People make me so mad!!! Eli is being such a dick about Ashley not asking him to come over yet, Glenn... well I am very dissapointed in him, Becca is blowing all of her friends off for her boy. Oh and people think I am too stupid to apply for PT school. Yesturday Ashley was telling me while we were running that at the beginning of the year the staff was worried that I would pull away from them because I had a boyfriend on campus... well looks like they were wrong now weren't they, I spend more time with the staff than I do with keith any given week and it's the people who have significant others not here that pull away from the staff. I think I am proud of the fact that I can balance the two... and I guess I owe that to Keith who says no to hanging out as much as I would want. Friends are forever.

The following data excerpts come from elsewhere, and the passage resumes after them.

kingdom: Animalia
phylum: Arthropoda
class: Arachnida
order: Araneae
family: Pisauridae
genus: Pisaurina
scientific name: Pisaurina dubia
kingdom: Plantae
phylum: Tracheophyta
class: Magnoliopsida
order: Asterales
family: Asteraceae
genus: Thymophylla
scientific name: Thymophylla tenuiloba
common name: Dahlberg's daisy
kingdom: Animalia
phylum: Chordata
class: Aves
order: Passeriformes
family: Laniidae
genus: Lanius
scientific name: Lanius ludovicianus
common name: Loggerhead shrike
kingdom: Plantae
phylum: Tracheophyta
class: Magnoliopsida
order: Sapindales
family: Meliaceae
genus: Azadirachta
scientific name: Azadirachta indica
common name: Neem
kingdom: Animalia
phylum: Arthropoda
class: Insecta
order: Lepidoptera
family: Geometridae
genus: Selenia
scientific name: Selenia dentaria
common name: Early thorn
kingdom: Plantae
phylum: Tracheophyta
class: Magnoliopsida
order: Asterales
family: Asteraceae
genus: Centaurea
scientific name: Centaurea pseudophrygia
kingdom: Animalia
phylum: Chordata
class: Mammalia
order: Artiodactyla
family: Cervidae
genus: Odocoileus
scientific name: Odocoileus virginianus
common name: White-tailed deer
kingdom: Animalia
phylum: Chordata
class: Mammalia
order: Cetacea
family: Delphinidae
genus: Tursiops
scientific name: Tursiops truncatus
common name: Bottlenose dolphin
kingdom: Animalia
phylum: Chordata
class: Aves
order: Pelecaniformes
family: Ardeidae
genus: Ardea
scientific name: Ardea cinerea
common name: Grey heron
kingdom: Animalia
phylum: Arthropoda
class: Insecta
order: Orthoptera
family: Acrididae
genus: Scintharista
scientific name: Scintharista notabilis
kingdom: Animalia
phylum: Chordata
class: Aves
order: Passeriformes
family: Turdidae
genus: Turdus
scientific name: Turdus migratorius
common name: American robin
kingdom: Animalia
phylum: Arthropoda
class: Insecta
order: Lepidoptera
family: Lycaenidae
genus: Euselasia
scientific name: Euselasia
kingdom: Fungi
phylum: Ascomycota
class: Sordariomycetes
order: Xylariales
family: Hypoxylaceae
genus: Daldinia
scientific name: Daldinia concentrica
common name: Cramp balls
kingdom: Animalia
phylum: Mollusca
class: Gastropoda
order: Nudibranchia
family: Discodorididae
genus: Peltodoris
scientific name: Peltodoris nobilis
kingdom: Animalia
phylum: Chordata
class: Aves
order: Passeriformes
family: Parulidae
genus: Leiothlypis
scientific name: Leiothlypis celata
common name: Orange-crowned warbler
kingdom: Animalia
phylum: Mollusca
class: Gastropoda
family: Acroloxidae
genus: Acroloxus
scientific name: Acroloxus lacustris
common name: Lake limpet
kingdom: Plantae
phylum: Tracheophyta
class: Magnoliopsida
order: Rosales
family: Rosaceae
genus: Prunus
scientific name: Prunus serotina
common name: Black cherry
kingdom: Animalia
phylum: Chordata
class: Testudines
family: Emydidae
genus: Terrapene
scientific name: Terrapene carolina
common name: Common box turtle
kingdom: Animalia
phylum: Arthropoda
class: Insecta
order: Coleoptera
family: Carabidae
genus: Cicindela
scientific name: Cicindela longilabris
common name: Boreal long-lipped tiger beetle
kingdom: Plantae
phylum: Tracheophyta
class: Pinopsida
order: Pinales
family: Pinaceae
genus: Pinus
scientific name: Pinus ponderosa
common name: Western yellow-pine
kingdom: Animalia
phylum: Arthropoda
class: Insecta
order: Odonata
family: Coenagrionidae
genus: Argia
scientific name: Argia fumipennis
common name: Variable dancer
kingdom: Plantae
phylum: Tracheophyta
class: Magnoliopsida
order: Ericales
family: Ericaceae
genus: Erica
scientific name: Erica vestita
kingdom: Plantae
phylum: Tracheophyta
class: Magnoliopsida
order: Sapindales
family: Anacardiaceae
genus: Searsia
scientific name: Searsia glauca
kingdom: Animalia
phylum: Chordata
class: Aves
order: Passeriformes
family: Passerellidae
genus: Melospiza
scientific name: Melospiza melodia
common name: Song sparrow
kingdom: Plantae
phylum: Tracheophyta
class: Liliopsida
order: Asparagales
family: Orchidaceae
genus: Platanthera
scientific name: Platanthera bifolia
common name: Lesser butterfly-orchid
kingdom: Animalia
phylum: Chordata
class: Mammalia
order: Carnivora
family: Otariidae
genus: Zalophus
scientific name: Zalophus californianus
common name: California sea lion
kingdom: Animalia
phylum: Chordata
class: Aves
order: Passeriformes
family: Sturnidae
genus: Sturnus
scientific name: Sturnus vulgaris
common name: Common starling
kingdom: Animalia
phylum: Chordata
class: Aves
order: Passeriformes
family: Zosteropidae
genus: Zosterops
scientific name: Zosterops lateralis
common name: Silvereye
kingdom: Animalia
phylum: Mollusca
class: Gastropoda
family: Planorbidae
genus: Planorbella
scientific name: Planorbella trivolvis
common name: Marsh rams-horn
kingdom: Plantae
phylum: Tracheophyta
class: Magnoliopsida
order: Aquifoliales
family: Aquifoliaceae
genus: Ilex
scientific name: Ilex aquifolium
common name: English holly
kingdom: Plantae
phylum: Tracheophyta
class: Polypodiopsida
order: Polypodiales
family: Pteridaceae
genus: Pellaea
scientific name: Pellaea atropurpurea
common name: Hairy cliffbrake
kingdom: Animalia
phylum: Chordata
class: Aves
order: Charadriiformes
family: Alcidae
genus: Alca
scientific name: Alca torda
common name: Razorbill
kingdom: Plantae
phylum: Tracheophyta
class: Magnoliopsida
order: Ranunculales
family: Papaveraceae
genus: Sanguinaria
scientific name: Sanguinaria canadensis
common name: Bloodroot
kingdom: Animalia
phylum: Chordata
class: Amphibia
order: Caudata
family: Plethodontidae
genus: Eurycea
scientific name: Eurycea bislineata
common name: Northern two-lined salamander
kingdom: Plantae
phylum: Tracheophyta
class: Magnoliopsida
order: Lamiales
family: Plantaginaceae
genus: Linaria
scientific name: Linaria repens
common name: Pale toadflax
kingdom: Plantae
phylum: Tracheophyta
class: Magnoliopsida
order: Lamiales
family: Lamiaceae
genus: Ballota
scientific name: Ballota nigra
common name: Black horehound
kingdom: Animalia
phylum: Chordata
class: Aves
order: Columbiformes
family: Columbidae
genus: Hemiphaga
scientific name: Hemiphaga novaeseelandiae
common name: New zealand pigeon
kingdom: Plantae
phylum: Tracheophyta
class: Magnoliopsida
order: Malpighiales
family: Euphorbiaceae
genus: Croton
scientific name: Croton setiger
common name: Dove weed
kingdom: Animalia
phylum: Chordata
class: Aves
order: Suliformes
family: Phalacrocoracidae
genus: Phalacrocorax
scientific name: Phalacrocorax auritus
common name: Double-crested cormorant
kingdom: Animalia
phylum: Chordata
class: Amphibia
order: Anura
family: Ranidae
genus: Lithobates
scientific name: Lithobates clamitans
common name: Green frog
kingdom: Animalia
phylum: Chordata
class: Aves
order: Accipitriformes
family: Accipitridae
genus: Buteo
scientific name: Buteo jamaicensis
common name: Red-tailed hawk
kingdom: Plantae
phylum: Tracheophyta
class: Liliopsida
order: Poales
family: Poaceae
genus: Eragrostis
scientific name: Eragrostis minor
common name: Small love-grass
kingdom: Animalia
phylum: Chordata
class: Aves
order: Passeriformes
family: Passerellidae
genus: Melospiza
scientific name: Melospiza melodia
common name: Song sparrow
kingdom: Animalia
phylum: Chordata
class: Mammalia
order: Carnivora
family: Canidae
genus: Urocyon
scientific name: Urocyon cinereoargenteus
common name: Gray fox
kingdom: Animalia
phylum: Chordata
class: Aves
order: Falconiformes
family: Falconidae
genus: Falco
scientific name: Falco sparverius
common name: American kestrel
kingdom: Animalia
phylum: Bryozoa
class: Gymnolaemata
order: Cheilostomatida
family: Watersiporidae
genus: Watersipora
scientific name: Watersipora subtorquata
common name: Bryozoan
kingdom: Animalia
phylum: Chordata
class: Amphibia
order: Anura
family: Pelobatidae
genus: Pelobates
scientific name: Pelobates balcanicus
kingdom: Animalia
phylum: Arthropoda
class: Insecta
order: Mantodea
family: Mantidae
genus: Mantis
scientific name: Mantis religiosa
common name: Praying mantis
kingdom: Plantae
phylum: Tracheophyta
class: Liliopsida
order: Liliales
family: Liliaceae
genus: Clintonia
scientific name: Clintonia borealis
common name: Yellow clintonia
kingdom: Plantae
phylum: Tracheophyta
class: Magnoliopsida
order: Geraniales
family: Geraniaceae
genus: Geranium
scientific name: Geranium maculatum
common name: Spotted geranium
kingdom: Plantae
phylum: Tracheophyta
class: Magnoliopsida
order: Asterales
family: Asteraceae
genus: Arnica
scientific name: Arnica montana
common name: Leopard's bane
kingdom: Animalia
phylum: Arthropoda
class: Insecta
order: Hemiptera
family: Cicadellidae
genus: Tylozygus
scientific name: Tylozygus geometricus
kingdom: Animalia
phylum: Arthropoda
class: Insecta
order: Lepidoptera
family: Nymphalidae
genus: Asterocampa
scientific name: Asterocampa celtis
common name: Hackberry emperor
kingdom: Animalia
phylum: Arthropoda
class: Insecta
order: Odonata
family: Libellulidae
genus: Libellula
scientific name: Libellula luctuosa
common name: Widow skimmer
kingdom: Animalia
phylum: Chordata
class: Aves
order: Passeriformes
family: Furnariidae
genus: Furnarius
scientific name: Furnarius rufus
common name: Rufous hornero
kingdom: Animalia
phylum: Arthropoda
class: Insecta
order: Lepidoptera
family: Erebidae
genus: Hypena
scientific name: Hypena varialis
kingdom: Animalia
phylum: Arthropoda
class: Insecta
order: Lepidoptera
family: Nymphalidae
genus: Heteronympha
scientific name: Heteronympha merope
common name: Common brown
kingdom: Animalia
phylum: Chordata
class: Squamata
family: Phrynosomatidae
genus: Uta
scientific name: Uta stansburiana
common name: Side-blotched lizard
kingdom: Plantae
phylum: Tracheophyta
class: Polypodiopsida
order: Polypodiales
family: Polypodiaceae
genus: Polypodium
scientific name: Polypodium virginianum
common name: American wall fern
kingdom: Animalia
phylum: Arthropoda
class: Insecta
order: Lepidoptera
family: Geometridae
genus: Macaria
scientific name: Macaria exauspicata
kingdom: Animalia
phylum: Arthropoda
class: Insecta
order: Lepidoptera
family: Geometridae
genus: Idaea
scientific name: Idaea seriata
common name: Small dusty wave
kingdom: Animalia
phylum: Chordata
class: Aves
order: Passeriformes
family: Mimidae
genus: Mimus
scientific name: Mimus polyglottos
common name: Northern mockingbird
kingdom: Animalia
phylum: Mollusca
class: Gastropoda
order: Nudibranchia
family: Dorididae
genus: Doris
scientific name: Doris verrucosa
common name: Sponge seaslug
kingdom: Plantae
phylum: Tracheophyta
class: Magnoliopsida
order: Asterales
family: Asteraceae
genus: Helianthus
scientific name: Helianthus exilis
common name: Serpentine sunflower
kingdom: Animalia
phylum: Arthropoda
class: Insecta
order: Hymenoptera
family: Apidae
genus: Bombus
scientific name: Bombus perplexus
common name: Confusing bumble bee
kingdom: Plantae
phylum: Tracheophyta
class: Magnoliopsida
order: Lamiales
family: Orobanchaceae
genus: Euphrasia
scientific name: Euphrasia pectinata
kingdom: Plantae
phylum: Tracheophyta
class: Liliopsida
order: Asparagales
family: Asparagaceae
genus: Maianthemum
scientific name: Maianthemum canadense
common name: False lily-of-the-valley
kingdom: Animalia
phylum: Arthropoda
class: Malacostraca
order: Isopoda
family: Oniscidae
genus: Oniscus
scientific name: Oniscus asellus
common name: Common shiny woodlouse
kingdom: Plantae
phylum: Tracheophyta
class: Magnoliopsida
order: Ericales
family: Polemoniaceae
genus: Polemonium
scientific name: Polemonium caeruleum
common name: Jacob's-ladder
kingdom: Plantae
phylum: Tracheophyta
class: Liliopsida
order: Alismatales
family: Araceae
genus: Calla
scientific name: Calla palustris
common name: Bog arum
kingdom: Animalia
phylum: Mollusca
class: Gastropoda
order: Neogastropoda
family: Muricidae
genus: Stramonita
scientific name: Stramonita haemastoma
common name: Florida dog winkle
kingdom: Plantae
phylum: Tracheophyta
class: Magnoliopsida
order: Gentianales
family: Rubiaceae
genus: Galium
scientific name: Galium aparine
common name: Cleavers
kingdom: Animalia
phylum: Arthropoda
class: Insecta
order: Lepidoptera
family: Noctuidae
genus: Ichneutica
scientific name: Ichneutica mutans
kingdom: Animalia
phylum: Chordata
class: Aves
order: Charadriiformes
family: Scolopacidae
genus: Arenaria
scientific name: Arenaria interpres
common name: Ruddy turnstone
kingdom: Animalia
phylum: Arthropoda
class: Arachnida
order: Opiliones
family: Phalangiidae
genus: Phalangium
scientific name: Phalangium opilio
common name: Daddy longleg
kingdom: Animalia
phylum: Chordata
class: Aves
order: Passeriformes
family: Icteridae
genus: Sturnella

The past couple of weeks I feel like things have been going well overall: I've felt good, been able to workout and at least yesturday I was very productive with getting ahead on school work instead of last minute cramming and have been able to spend time with friends more than I have with Keith, but they are who need me it seems so there goes my carefully planned out free time. Taking a break like I have been able to has seemed to work really well for motivating me to get work done and yet have something to relax with later. Sleep is good too.

The HOLIDAY looks good

I think I might want to see if I can get some therapy next semester... just work through some last things that will never get resolved so I need to figure out ways to get over them without the answers I am looking for. I probably won't be able to fit it in though.

I feel a big change building up... maybe this new years there will actually be some revolutionizing revolutions.